Omnichannel madness continues on for both retailers and many non-retailers, with the challenges and opportunities nicely summarized in a new report from SCDigest, which can be downloaded here: Conquering the Omnichannel Challenge - Today and for the Long Term.
Taken from that excellent report is the graphic below, which we call the Omnichannel Crawl, Walk, Run, depicting the evolution of Omnichannel competency.
The Omnichannel Crawl, Walk, Run
Early on - and to an extent longer than that - there
is a great sense of uncertainty about customer
requirements and what services and capabilities need
to be provided - combined with a justified sense of
urgency to "just do something." As an example of
the uncertainty and pressure to act, not long ago a
supply chain executive at JC Penney said a critical
question her company was trying to answer was when
its customer was placing her order through a tablet
computer sitting on the couch in the evening, did she
really need the product the next day, or would the
day after suffice? That made all the difference about
which capabilities needed to be put in place.
SCDigest would say right now that customers themselves often don't know what they really want,
with expectations often driven not from core needs but rather shaped by the latest program from Amazon
or others. This makes strategy and decision-making tough, and in some cases something of a crapshoot.
As strategies and technologies advance, basic capabilities are achieved, meaning points of interaction (POIs) and points of fulfillment (POFs)
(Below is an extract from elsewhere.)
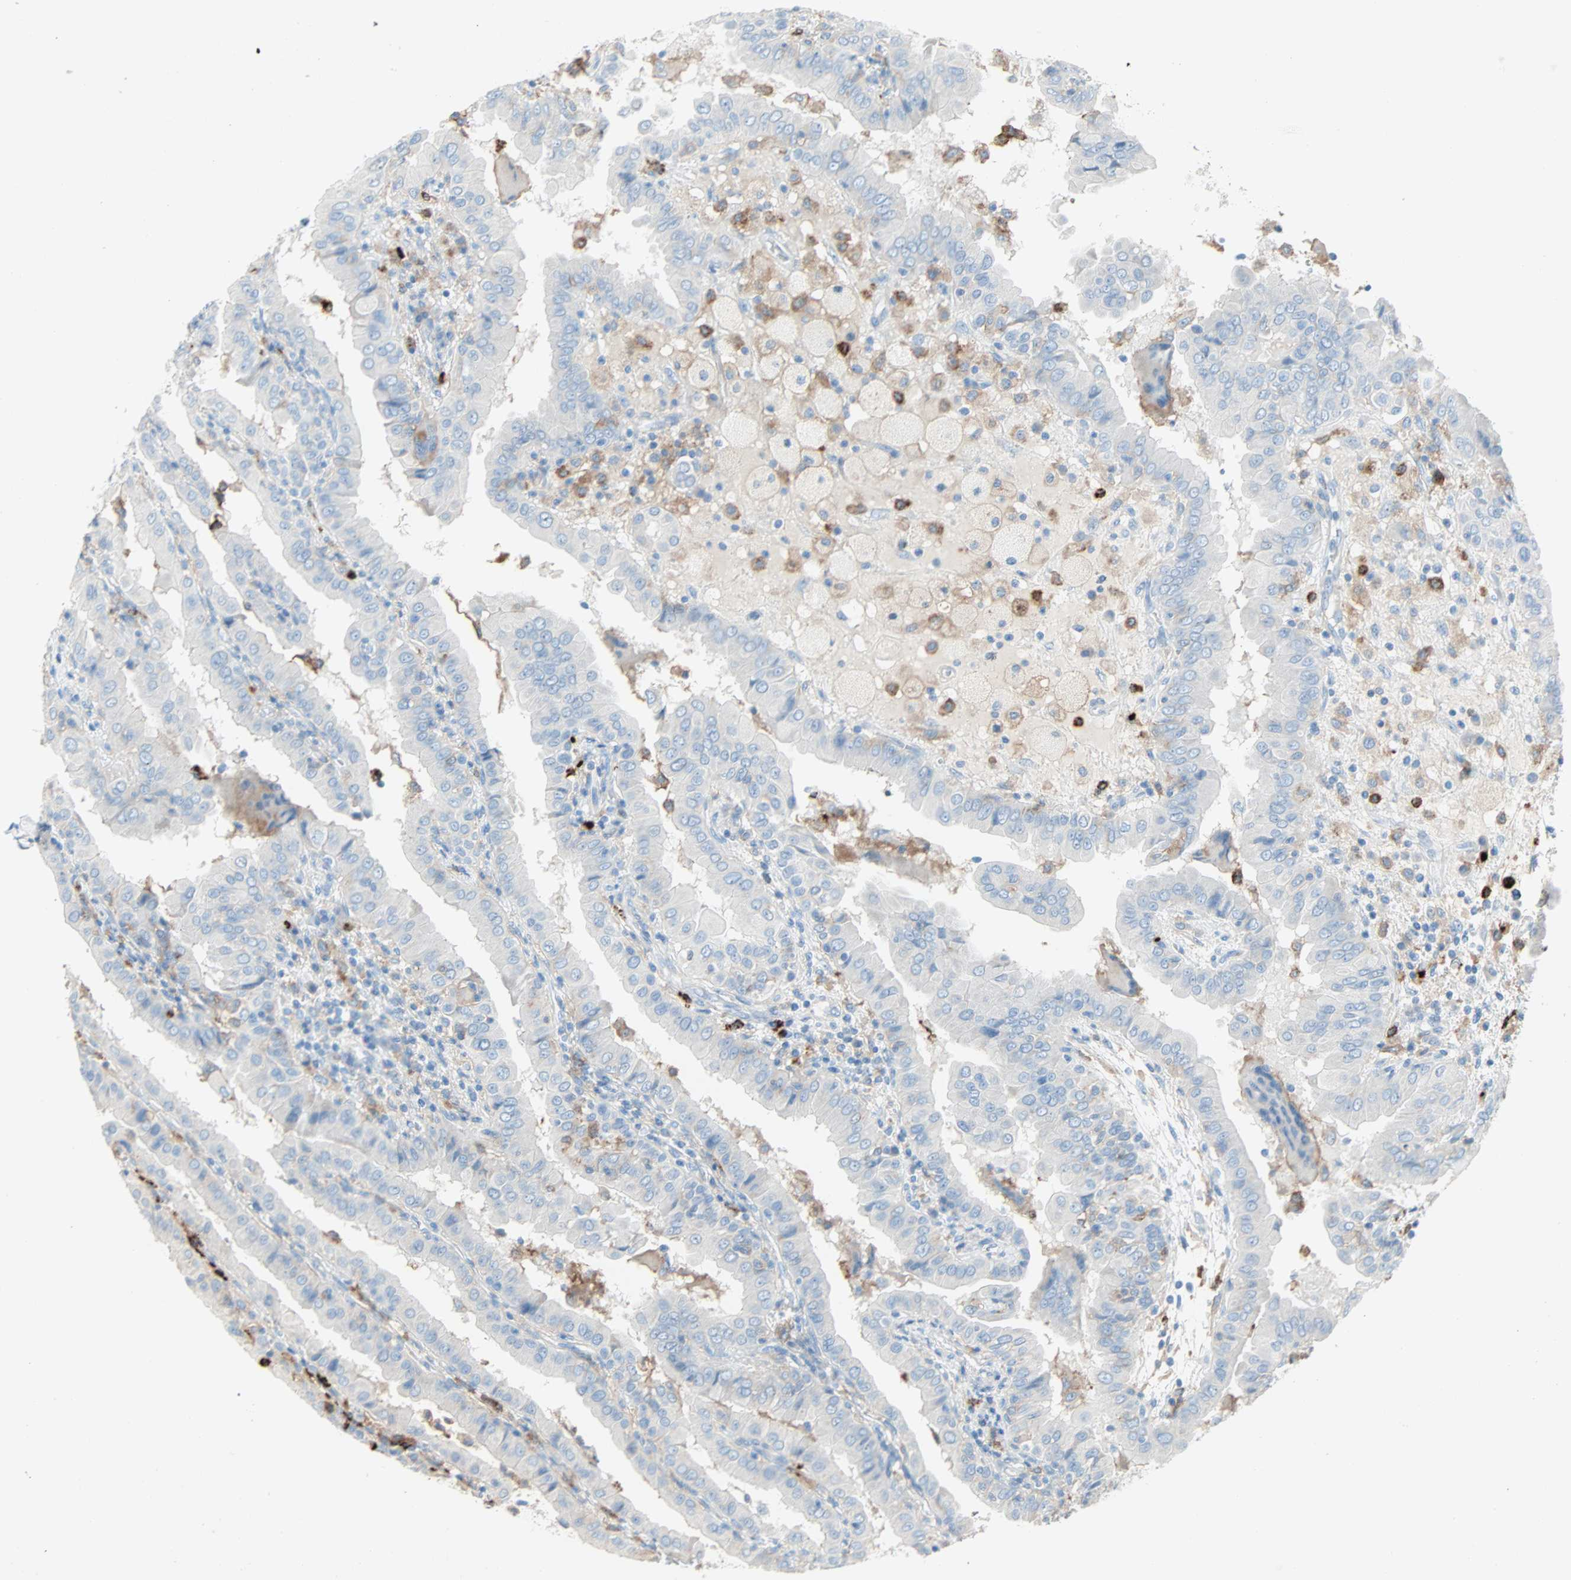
{"staining": {"intensity": "negative", "quantity": "none", "location": "none"}, "tissue": "thyroid cancer", "cell_type": "Tumor cells", "image_type": "cancer", "snomed": [{"axis": "morphology", "description": "Papillary adenocarcinoma, NOS"}, {"axis": "topography", "description": "Thyroid gland"}], "caption": "Immunohistochemistry histopathology image of human thyroid cancer stained for a protein (brown), which exhibits no staining in tumor cells. (DAB IHC with hematoxylin counter stain).", "gene": "CLEC4A", "patient": {"sex": "male", "age": 33}}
combinations are enabled through software. But there is still uncertainty, and companies must adopt a “test
and learn” paradigm that encourages experimentation, refinement - and the occasional failure.
Technology bets are also made - with companies needing to walk the fine line of placing bets before
requirements are really well understood, because waiting for a greater level of certainty will leave a
company far behind rivals more willing to roll the dice in the name of speed.
In the walk phase, we also see the early stages of cost to serve optimization - key to Omnichannel profit
Finally, SCDigest believes that as Omnichannel thinking and capabilities advance, the mid to long-term goal must
be to simply embrace Omnichannel commerce as how the business now works, not as some new and
strange facet of the business, as often seems the case today.
Supply chain and IT will need to work closely together to empower profitable growth as new digital
or physical channels emerge - faster and better than the competition. As Omnichannel becomes simply the way business is done, it is no longer managed by separate organizations but by a single organization across all channels, and this the same for technology support.